At a press conference in April, he introduced the city’s first Climate Action Plan, saying that action on the local level was urgent because President Donald Trump (R) and his administration have been rolling back one environmental regulation after another.
With the plan, the city is seeking to become the first municipality in New Jersey to purchase 100 percent renewable electricity for all city-owned buildings.
On an another environmental front, the city last year initiated a single-use plastic bag ban.
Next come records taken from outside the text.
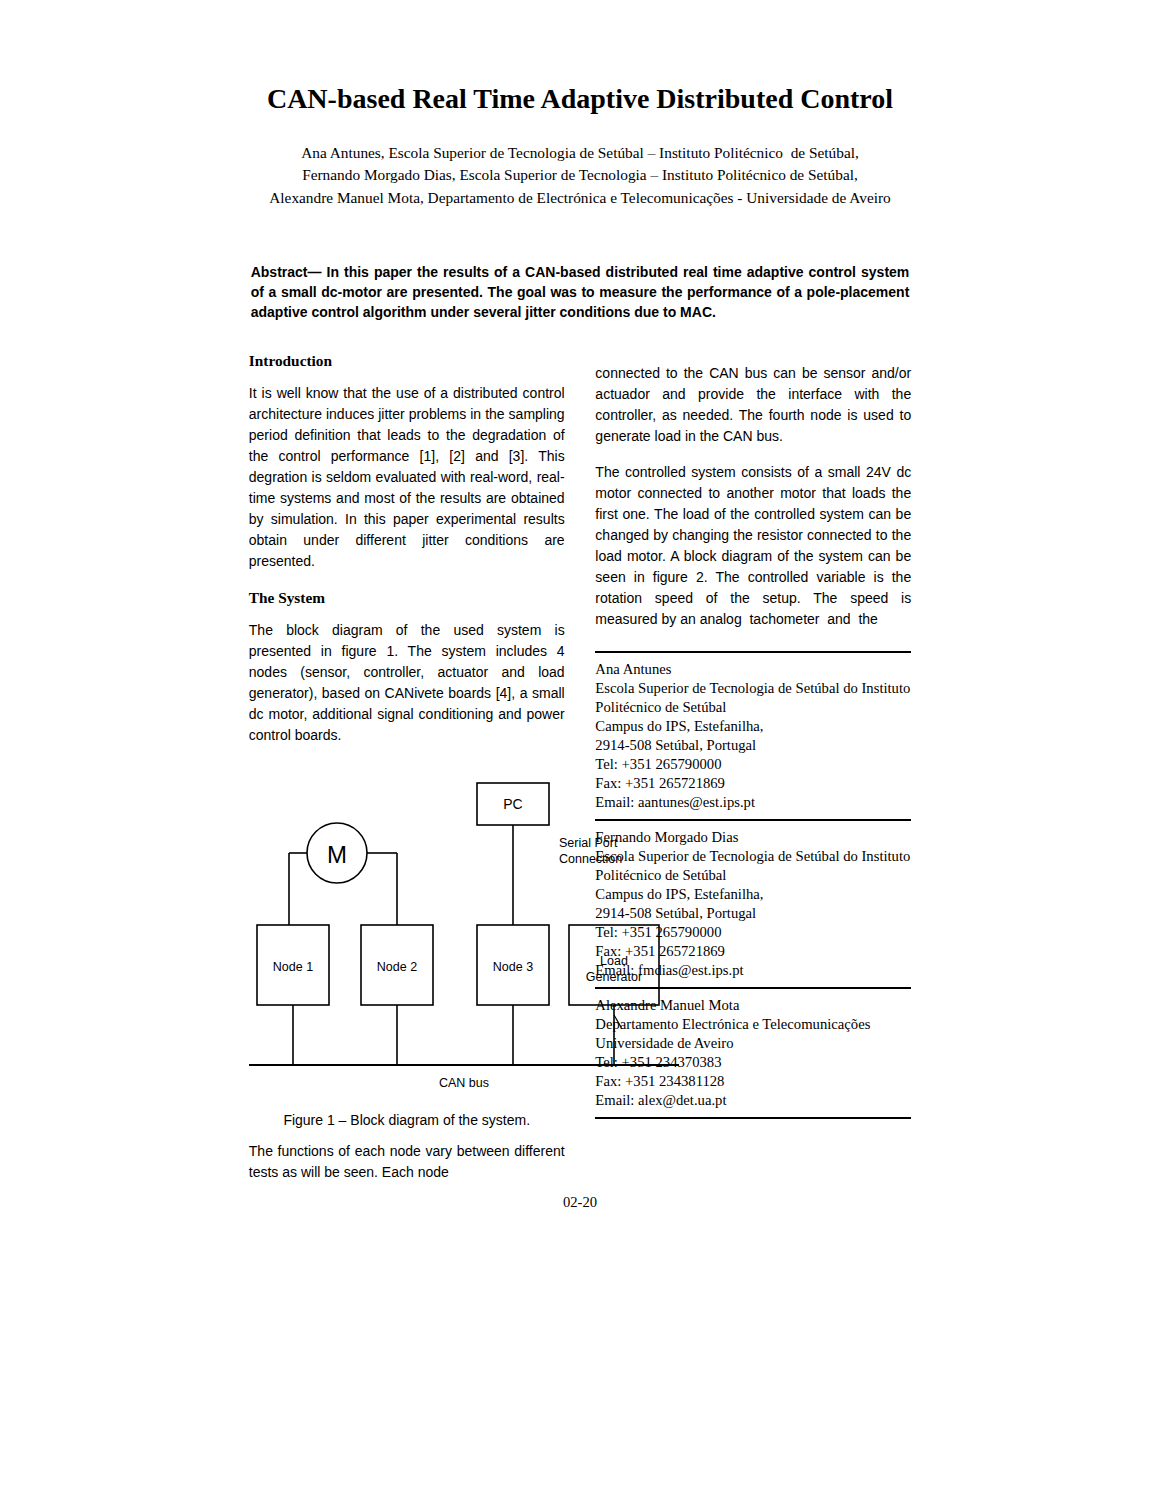CAN-based Real Time Adaptive Distributed Control
Ana Antunes, Escola Superior de Tecnologia de Setúbal – Instituto Politécnico de Setúbal,
Fernando Morgado Dias, Escola Superior de Tecnologia – Instituto Politécnico de Setúbal,
Alexandre Manuel Mota, Departamento de Electrónica e Telecomunicações - Universidade de Aveiro
Abstract— In this paper the results of a CAN-based distributed real time adaptive control system of a small dc-motor are presented. The goal was to measure the performance of a pole-placement adaptive control algorithm under several jitter conditions due to MAC.
Introduction
It is well know that the use of a distributed control architecture induces jitter problems in the sampling period definition that leads to the degradation of the control performance [1], [2] and [3]. This degration is seldom evaluated with real-word, real-time systems and most of the results are obtained by simulation. In this paper experimental results obtain under different jitter conditions are presented.
The System
The block diagram of the used system is presented in figure 1. The system includes 4 nodes (sensor, controller, actuator and load generator), based on CANivete boards [4], a small dc motor, additional signal conditioning and power control boards.
PC M Serial Port Connection Node 1 Node 2 Node 3 Load Generator CAN bus
Figure 1 – Block diagram of the system.
The functions of each node vary between different tests as will be seen. Each node
connected to the CAN bus can be sensor and/or actuador and provide the interface with the controller, as needed. The fourth node is used to generate load in the CAN bus.
The controlled system consists of a small 24V dc motor connected to another motor that loads the first one. The load of the controlled system can be changed by changing the resistor connected to the load motor. A block diagram of the system can be seen in figure 2. The controlled variable is the rotation speed of the setup. The speed is measured by an analog tachometer and the
Ana Antunes
Escola Superior de Tecnologia de Setúbal do Instituto Politécnico de Setúbal
Campus do IPS, Estefanilha,
2914-508 Setúbal, Portugal
Tel: +351 265790000
Fax: +351 265721869
Email: aantunes@est.ips.pt
Fernando Morgado Dias
Escola Superior de Tecnologia de Setúbal do Instituto Politécnico de Setúbal
Campus do IPS, Estefanilha,
2914-508 Setúbal, Portugal
Tel: +351 265790000
Fax: +351 265721869
Email: fmdias@est.ips.pt
Alexandre Manuel Mota
Departamento Electrónica e Telecomunicações
Universidade de Aveiro
Tel: +351 234370383
Fax: +351 234381128
Email: alex@det.ua.pt
02-20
Now, it wants to institute a full ban on all carry-out plastic bags.
“So, starting on March 8th, when the law is updated, Hoboken will have one of the strongest plastic bag bans in the entire state, in addition to a ban on all carry-out styrofoam,” Bhalla said.
The city last year endured a series of water main breaks that finally compelled the city to file a lawsuit against the water utility Suez.
Then also in April, the city and the utility reached an agreement where the city would be investing up to $33 million to upgrade the Mile Square City’s aging water mains.
The most significant aspect of that agreement is the establishment of a new water utility, where the revenue from the bulk water consumption would be managed by the city, which would then allocate funds towards yearly infrastructure upgrades.
“We are finally implementing plans not just to put band aids on our infrastructure problems, but instead providing lasting solutions for Hoboken’s future,” noted Bhalla.
In another first for the city, the mayor signed an executive order in August to establish a Vision Zero pedestrian safety campaign with the goal of reducing pedestrian injuries and automobile-related fatalities to zero by 2030.
During the press conference for the signing, Bhalla noted that over the past five years there had been 376 people injured, with three people killed due to crashes.
That’s why he wants to reduce the city’s speed limit to only 20 miles per hour, after asking his transportation staff to review the feasibility of a citywide reduction.
“The unfortunate reality is, if a pedestrian is struck by a vehicle traveling 30 miles per hour, they are four times more likely to die from an injury than if struck by a vehicle traveling 20 miles per hour,” exclaimed Bhalla.
Furthermore, the mayor noted that after a years-long struggle, he believes the city’s feud with New York Waterway over Union Dry Dock will be over in the foreseeable future.
” … I would be remiss if I didn’t reiterate my administration’s unwavering commitment to securing Union Dry Dock to create a waterfront park. While you may not have heard many updates recently, rest assured that we are making real progress behind the scenes with both New York Waterway and the governor’s office. I’m optimistic that we will finally see a positive ending this year that preserves Union Dry Dock for public, open space.”